On paper, the majority of these mantras make sense (the third is a little out there in my opinion but, still, I can relate). I can remember being taught not to keep secrets and the chanting of the childish rhyme “secrets, secrets are no fun, secrets are for everyone,” while people were whispering. Sharing, on the other hand, was never taught to me personally (I’m a twin so it comes with the territory), but society has drilled this idea into children every chance they got from television shows to books. Lastly, while more difficult to relate to the third mantra, as a child and even today I am told constant by my overprotective-but-good-intentioned mother “I gave birth to you so I have the right to know what goes on with you.” So, not to jump to any conclusions, but I’m sure you all can relate to the mantra in one way or another.

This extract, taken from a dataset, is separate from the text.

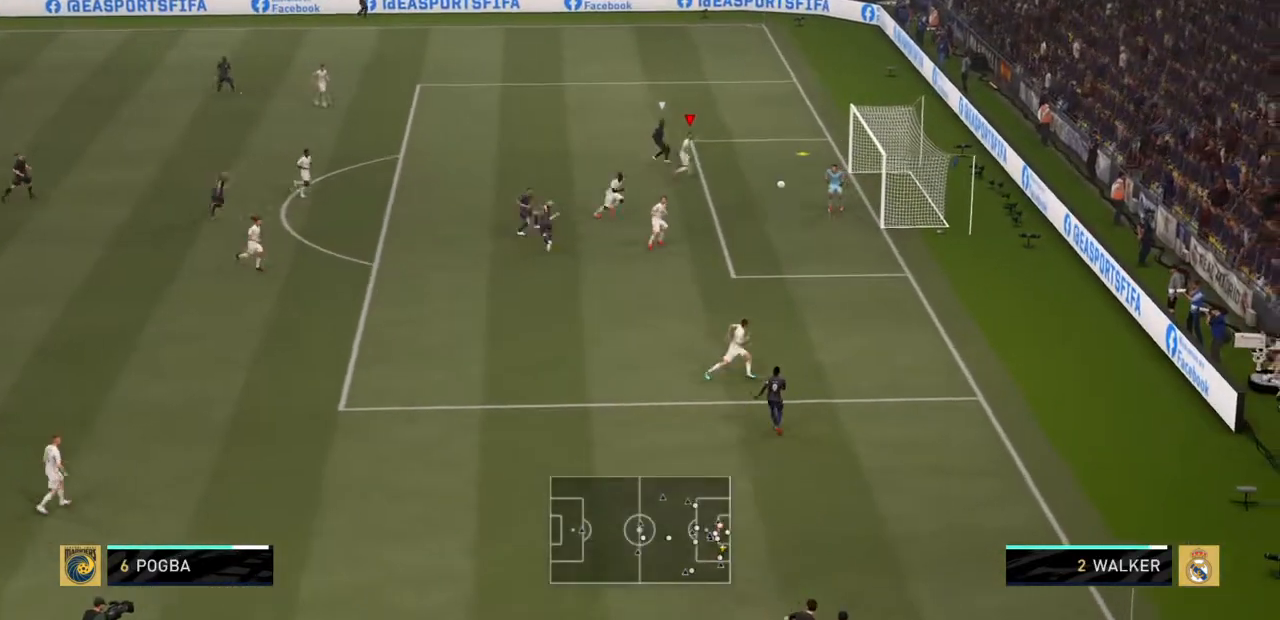
{"buttons": ["TRIANGLE"], "left_stick": "down-left", "right_stick": "center", "events": [[67, "TRIANGLE", "up"], [200, "TRIANGLE", "down"]]}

I would argue that Eggers created these three statements as a response to the real-world traction that they continue to hold. Pertaining to SECRETS ARE LIES, think about the ordeal with Edward Snowden. The American public was outraged at the fact that they were being listened to, but perhaps they were even more taken aback by the fact that the government had kept this hidden for so long. This mantra, while not to a ‘Circle” extent is present in society today. Moving on to SHARING IS CARING, again we can showcase roots in modern society. Take, for example, the mentality of entitlement that is said to pervade in the younger generations. This mentality didn’t appear out of thin air. It came from an overuse of sharing. The line between what is considered sharing and taking has been blurred as a result. Lastly, PRIVACY IS THEFT. In The Circle, Mae steals the kayak, not knowing a SeeChange was present in the area (275). In this case, the though of privacy did lead her to steal. It’s the same way in reality. Surveillance cameras and alarm systems are used in homes in order to deter people from breaking in or stealing because they are in a sense not alone.
Surprisingly enough, the mantra of this dystopian society are already present. This fact makes Eggers novel that much more terrifying because all it makes our present only a step away from The Circle’s “community.” Overall, while Americans teach less intensified versions, the mantras SECRETS ARE LIES, SHARING IS CARING, PRIVACY IS THEFT are present in reality whether people want to accept it or not.